Daisuke Miyazaki's Blog

Sep 17, 2025

How Walking to Get More Exercise Led to an Insight About Intellectual Productivity and an App Idea

It Started with a Lack of Exercise

It all began with a common problem: I wasn’t getting enough exercise.

Remote work became standard, which was flexible, but it also meant I had days where I didn’t leave the house at all. I knew I needed to change that, so I started a new habit: just walking.

After about a year of this, I noticed something.

You don’t really hit your step goals by just wandering aimlessly. To get a high step count, you need to be intentional. You have to consciously decide, “Okay, I’m leaving my desk,” and then go outside.

This regular habit of “leaving the desk” became a starting point for a new question and a new “problem” for me to solve.

The Hypothesis: “Good Ideas Happen Away from the Desk”

We’re in a period of change, with some companies pushing for a “return to the office.” But setting those trends aside, I decided to seriously analyze a feeling I was having.

It was something I’d often felt as an engineer: “My thoughts seem to get more organized when I walk or step away from my computer.”

This led me to a hypothesis:

“Are new ideas and organized thoughts born not while sitting at the desk, but in the moments away from it?”

This is what I started to call my “Sanpou no Issue” (The “Walk” Issue).

This line of thinking led to two more questions:

“Is this just a personal quirk?”

“Or does everyone eventually reach this same conclusion?”

If I can find an answer, this “project” of mine will be complete.

The Core of Intellectual Production in the Age of GenAI

Pursuing this “Sanpou Issue” led me to think about the essence of intellectual production.

For me, the core of this is “the process of breaking down information in my own words and truly internalizing it.”

With the recent rise of Generative AI, this concept has become more important than ever. In an age where an AI can instantly create “plausible-sounding” text, “how quickly you can capture your own unique thoughts as written text” directly affects your personal productivity.

An AI cannot yet generate the “original insights” that come from your specific experiences and perspective. In fact, the value of those original insights has only increased.

The Problem: “Idle” Time vs. “Capture” Time

So, how do we generate more of these original insights?

In my experience, it’s during “idle” or “zoning out” (ぼーっとする) time.
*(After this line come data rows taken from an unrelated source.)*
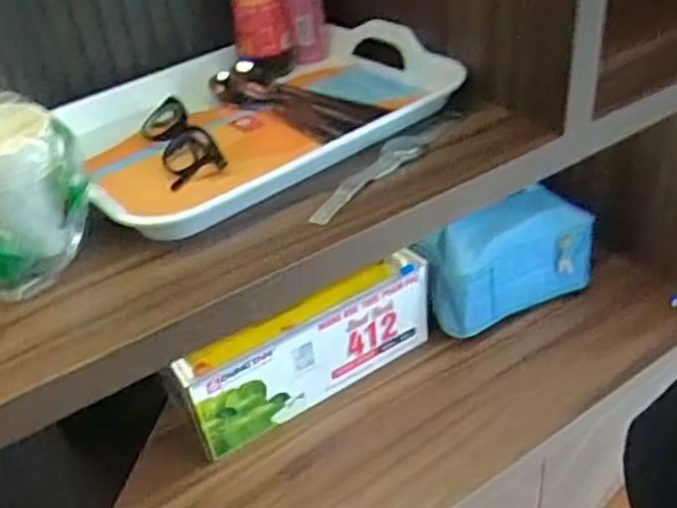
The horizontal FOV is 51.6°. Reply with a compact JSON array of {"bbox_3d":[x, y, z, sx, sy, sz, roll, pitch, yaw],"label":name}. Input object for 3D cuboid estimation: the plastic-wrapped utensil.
[{"bbox_3d":[0.041,-0.079,0.594,0.030,0.007,0.194,19,43,32],"label":"plastic-wrapped utensil"}]

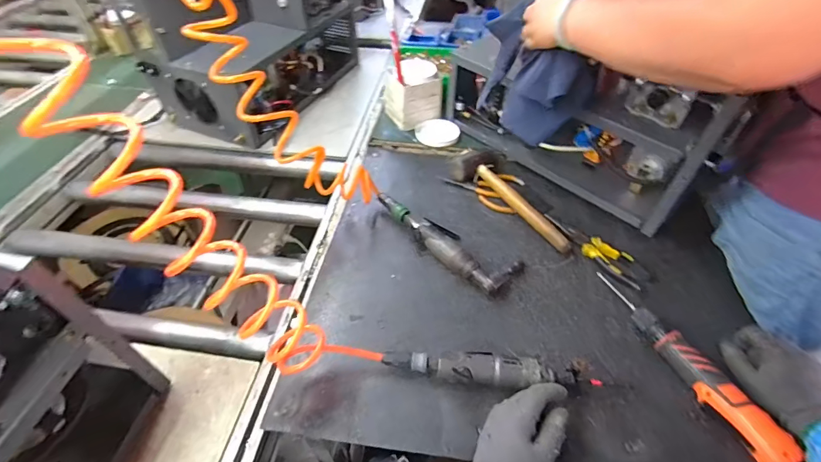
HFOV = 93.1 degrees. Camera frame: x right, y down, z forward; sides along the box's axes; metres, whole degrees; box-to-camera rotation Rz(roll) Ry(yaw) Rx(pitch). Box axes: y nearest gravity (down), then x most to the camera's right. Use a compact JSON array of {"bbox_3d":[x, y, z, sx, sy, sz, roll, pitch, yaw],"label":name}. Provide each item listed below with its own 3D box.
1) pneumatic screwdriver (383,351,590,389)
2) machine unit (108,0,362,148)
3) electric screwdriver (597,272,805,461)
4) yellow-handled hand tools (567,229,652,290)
[{"bbox_3d":[0.107,0.190,0.533,0.280,0.045,0.045,1,47,2],"label":"pneumatic screwdriver"},{"bbox_3d":[-0.371,-0.537,0.957,0.264,0.417,0.541,20,51,17],"label":"machine unit"},{"bbox_3d":[0.374,0.174,0.542,0.042,0.042,0.307,-18,50,-15],"label":"electric screwdriver"},{"bbox_3d":[0.338,0.041,0.675,0.050,0.018,0.145,-30,54,-24],"label":"yellow-handled hand tools"}]

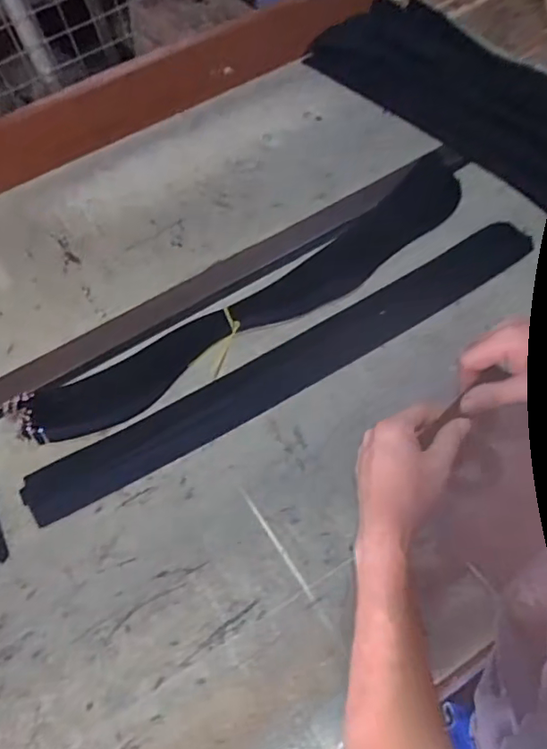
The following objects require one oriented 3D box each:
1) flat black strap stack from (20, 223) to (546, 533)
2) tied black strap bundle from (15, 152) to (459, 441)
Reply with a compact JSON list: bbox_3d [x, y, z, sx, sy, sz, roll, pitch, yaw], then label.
[{"bbox_3d":[0.035,-0.019,0.770,0.762,0.010,0.079,-29,63,-11],"label":"flat black strap stack"},{"bbox_3d":[-0.003,-0.115,0.831,0.751,0.042,0.118,-32,64,-16],"label":"tied black strap bundle"}]

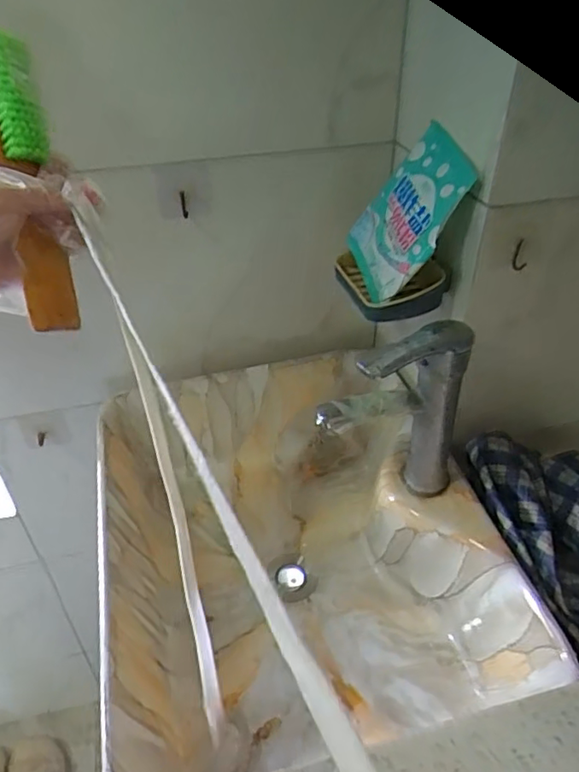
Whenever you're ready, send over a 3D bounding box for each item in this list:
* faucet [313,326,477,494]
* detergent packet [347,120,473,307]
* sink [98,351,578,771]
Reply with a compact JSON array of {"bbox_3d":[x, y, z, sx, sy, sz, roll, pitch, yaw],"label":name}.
[{"bbox_3d":[0.095,0.035,0.539,0.130,0.185,0.049,-16,41,-17],"label":"faucet"},{"bbox_3d":[0.116,-0.165,0.588,0.021,0.160,0.118,12,44,-31],"label":"detergent packet"},{"bbox_3d":[-0.006,0.158,0.633,0.358,0.119,0.433,-9,40,-10],"label":"sink"}]

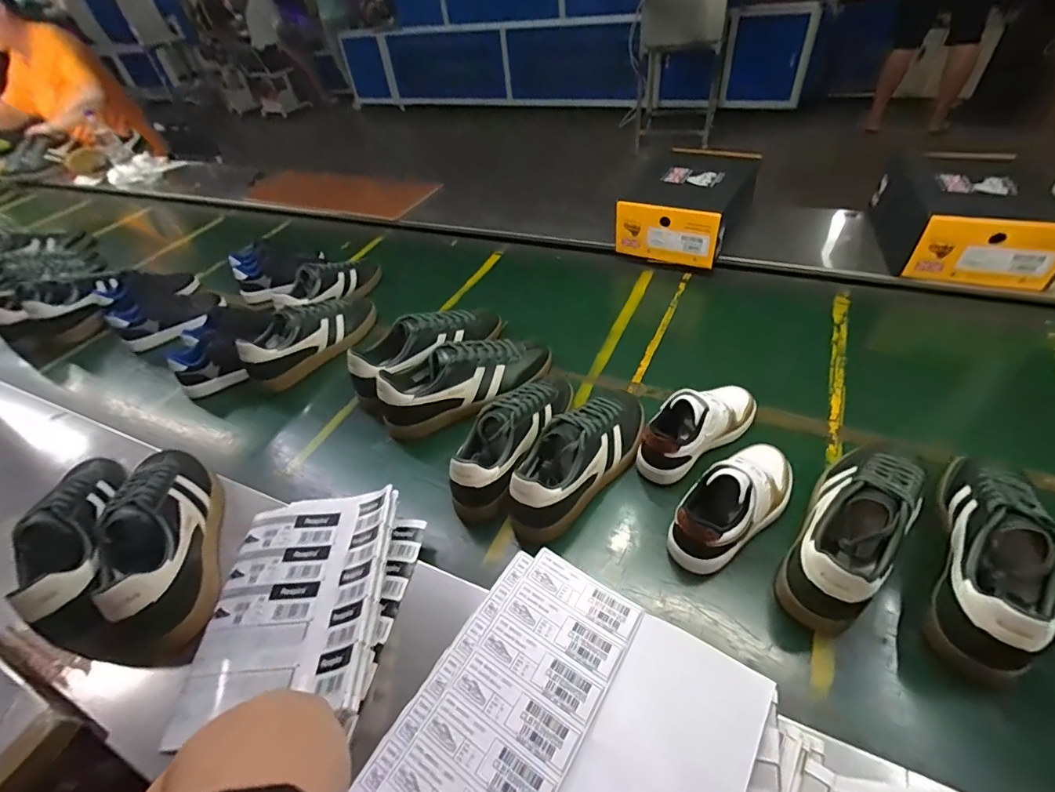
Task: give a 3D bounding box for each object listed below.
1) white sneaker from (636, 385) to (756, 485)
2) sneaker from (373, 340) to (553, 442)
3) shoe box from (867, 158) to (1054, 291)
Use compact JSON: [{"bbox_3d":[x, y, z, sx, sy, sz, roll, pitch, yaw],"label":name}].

This means no music, no podcasts, and no apps. Just thinking. Walking turned out to be the perfect environment for this.

But this creates a major problem.

An idea is useless if you can’t immediately write it down in a usable format.

Carrying a paper notebook is one solution, but it’s often inconvenient. It’s a hassle to pull out a pen and notebook while you’re walking.

But using your standard, full-featured note app isn’t the right tool for this moment, either.

You open the app, decide which folder to use, wait for the editor to load… and in those few seconds, the initial momentum of the idea is lost.

The Solution: A UX Focused Only on the “Moment of Capture”

Everyone uses a note app these days, whether it’s Notion, Evernote, or just a basic memo pad. I’m not asking people to switch from their favorite tools.

The final organization and editing of notes can, and should, still be done in those main apps.

What I saw a need for was a “wrapper” for these existing apps.

I wanted to design a UX (User Experience) that is specialized for one thing only: “The exact moment an idea appears, allowing you to write it down immediately.”

  • It launches instantly to a blank text input.
  • There are no extra features or formatting.
  • The text can be easily sent to your main note app later.
  • And most importantly: Data never leaves the device (local-first). Your private “fragments of thought” are not uploaded to any server.

In Closing

A simple habit I started for exercise has, in a roundabout way, led me to think about intellectual production, the challenge of capturing thought, and a concept for an app.

Thinking away from the desk.

And capturing the idea the moment it appears.

This simple process might be the key skill we need to work effectively in the new era of AI.

This question I call the “Sanpou no Issue” isn’t fully answered.

But don’t you also find yourself “thinking” while you walk?